Prompt: Reproduce every line of the material below character for character, keeping the original line order.

(Dataset entries)
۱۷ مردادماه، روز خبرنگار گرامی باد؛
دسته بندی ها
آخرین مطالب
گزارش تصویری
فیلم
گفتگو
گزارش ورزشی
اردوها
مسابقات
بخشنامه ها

Task answer:
۱۷ مردادماه، روز خبرنگار گرامی باد؛
دسته بندی ها
آخرین مطالب
گزارش تصویری
فیلم
گفتگو
گزارش ورزشی
اردوها
مسابقات
بخشنامه ها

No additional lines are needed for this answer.